[Work to complete] Whenever a line in the following entries includes "experiencias", tally it. Report nothing except the final count.

[Source records]
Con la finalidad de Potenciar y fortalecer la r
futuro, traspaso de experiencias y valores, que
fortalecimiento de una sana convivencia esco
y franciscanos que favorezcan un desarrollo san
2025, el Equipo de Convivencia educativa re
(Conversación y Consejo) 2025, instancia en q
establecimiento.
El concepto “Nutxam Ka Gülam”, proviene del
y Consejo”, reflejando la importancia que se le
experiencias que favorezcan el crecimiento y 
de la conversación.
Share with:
* * *
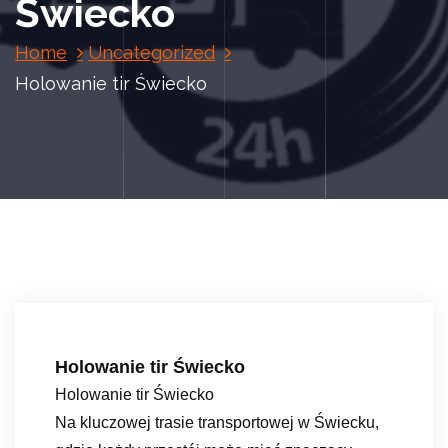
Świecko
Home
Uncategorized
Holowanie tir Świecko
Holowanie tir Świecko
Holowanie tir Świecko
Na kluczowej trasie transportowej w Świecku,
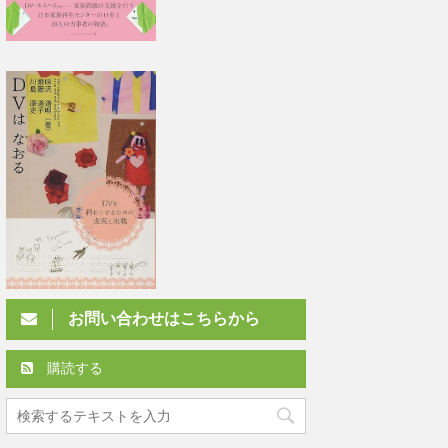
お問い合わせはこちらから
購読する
...
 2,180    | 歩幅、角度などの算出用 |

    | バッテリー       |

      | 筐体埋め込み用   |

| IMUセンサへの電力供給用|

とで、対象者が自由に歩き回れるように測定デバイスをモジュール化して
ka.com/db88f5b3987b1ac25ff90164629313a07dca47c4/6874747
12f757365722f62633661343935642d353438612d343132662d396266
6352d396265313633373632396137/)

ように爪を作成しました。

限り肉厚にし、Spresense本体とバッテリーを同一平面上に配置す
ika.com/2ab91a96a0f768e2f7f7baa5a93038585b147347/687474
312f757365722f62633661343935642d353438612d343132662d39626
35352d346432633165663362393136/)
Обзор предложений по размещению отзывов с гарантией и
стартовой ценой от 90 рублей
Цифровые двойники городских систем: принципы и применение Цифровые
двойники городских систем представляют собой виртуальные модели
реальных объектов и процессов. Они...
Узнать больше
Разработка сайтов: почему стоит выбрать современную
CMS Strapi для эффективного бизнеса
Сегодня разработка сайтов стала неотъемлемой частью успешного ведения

[Response to this exercise] 2